依頼内容: 新型スープラの開発責任者を取り上げた提示文を、一字も変えずに最初から最後まで書き写してください。

提示文:
_ _ _ _

新型スープラ 開発責任者のことばを紐解く トヨタが考えるFR像とは

2019.01.06

昨年末の新型トヨタ・スープラ・プロトタイプ取材では、開発責任者の方にお話しを伺うことができました。多田哲哉さんが譲れなかった点、86の開発で思い知らされたこととは?

text: Hiromune Sano(佐野弘宗)
photo: Keisuke Maeda(前田恵介)

もくじ

「内外装はスープラ専用」
たんなるZ4への便乗ではない
「後からではどうにもならない」パッケージ
楽しいクルマ 「ニュルよりも……」

「内外装はスープラ専用」

新型スープラは年明け早々のデトロイトショーで公式デビューする予定であり、カムフラージュを施したプロトタイプによるメディア向け試乗会も国内外で開催された。ただ、そんな2018年末の取材時点でも「具体的な数字は明かさない」、そして「兄弟車の新型BMW Z4にかかわるコメントはいっさいしない」という態度をトヨタはくずしていない。

もっとも、新型スープラにまつわる数値で、現時点で明らかになっているものがひとつだけある。それは86に続いてスープラでも開発責任者をつとめる多田哲哉氏が「(昨年3月の)ジュネーブショーで思わずしゃべっちゃった」と笑うホイールベースだ。スープラのそれは2470mm。ご想像のとおりZ4と同寸である。

_ _ _ _

表示データ:
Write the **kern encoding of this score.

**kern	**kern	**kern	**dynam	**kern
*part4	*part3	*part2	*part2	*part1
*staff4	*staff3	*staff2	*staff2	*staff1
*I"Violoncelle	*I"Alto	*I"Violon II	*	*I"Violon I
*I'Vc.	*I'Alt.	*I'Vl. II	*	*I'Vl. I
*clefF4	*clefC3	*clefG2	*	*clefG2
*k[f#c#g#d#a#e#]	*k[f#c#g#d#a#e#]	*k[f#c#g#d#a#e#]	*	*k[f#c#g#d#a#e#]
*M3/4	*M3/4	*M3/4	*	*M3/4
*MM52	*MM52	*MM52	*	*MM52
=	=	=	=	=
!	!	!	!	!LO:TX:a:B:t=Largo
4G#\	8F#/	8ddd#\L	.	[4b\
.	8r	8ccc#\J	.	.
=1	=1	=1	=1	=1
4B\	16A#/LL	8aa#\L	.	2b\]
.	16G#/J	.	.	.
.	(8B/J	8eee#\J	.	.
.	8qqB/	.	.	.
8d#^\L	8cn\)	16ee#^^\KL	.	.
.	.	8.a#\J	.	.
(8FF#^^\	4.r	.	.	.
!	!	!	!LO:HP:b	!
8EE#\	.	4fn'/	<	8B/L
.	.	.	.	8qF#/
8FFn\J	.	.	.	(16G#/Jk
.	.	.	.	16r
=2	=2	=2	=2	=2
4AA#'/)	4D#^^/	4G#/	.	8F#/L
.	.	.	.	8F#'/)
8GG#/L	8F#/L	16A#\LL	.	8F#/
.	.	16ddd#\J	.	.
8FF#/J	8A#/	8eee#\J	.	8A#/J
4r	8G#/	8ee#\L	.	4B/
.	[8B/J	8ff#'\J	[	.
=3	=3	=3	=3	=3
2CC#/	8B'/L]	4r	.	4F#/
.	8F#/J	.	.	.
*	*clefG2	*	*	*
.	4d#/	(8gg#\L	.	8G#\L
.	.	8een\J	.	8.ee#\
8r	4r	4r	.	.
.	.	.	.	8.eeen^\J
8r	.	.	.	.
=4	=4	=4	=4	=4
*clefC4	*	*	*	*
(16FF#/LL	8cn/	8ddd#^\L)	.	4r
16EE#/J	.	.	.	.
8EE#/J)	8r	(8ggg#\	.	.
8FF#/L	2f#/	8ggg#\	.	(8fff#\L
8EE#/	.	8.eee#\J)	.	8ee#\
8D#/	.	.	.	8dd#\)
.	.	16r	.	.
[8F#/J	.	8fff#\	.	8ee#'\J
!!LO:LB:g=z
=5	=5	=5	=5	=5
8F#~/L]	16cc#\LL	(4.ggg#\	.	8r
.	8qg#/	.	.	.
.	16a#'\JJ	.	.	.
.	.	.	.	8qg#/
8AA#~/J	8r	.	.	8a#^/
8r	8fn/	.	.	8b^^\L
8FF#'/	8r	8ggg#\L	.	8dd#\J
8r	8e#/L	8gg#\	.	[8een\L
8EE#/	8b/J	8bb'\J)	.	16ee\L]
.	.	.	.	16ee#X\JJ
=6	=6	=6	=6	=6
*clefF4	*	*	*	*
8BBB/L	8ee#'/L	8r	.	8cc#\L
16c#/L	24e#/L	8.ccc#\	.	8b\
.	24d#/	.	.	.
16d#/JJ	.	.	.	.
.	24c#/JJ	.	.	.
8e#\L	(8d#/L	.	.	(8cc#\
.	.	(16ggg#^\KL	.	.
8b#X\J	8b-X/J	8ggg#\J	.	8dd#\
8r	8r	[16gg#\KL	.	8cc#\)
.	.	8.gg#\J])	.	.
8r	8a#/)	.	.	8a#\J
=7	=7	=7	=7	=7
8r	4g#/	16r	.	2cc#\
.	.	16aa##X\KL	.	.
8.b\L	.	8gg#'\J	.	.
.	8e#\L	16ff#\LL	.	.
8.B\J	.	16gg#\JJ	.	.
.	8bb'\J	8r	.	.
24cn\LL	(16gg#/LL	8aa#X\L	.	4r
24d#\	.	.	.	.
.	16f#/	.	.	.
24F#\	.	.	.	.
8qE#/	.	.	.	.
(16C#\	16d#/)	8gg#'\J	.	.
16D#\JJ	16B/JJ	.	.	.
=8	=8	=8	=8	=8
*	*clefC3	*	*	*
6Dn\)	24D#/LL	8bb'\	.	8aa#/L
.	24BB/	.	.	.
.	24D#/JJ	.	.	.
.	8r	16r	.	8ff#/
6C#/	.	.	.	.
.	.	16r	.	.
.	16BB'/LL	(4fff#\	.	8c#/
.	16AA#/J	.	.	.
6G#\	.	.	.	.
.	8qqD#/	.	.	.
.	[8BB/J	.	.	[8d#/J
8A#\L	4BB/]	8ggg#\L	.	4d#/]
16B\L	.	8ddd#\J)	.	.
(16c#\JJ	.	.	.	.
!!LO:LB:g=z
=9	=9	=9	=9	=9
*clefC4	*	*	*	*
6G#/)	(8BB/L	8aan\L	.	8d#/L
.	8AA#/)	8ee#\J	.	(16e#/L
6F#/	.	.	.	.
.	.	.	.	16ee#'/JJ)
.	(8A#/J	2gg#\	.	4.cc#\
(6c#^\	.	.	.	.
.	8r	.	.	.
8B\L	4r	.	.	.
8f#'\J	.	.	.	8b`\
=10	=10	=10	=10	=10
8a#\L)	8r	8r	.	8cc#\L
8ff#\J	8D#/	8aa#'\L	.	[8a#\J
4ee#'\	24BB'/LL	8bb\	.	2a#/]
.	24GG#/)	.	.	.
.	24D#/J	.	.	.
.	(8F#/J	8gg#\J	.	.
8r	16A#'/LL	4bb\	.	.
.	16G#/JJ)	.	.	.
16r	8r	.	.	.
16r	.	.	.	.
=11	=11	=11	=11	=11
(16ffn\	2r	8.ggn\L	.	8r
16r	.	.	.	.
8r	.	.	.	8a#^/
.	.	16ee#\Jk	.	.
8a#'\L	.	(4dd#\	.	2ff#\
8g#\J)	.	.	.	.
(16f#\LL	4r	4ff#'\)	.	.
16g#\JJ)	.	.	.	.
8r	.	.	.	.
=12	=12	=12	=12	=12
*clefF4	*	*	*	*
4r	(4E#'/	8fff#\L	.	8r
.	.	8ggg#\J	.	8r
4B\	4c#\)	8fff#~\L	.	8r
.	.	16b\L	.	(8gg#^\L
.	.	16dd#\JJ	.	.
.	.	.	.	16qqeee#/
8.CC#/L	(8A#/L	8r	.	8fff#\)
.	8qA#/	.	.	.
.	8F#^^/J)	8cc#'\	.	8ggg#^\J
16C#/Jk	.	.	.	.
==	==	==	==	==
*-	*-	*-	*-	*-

_ _ _ _

作業結果:
新型スープラ 開発責任者のことばを紐解く トヨタが考えるFR像とは

2019.01.06

昨年末の新型トヨタ・スープラ・プロトタイプ取材では、開発責任者の方にお話しを伺うことができました。多田哲哉さんが譲れなかった点、86の開発で思い知らされたこととは?

text: Hiromune Sano(佐野弘宗)
photo: Keisuke Maeda(前田恵介)

もくじ

「内外装はスープラ専用」
たんなるZ4への便乗ではない
「後からではどうにもならない」パッケージ
楽しいクルマ 「ニュルよりも……」

「内外装はスープラ専用」

新型スープラは年明け早々のデトロイトショーで公式デビューする予定であり、カムフラージュを施したプロトタイプによるメディア向け試乗会も国内外で開催された。ただ、そんな2018年末の取材時点でも「具体的な数字は明かさない」、そして「兄弟車の新型BMW Z4にかかわるコメントはいっさいしない」という態度をトヨタはくずしていない。

もっとも、新型スープラにまつわる数値で、現時点で明らかになっているものがひとつだけある。それは86に続いてスープラでも開発責任者をつとめる多田哲哉氏が「(昨年3月の)ジュネーブショーで思わずしゃべっちゃった」と笑うホイールベースだ。スープラのそれは2470mm。ご想像のとおりZ4と同寸である。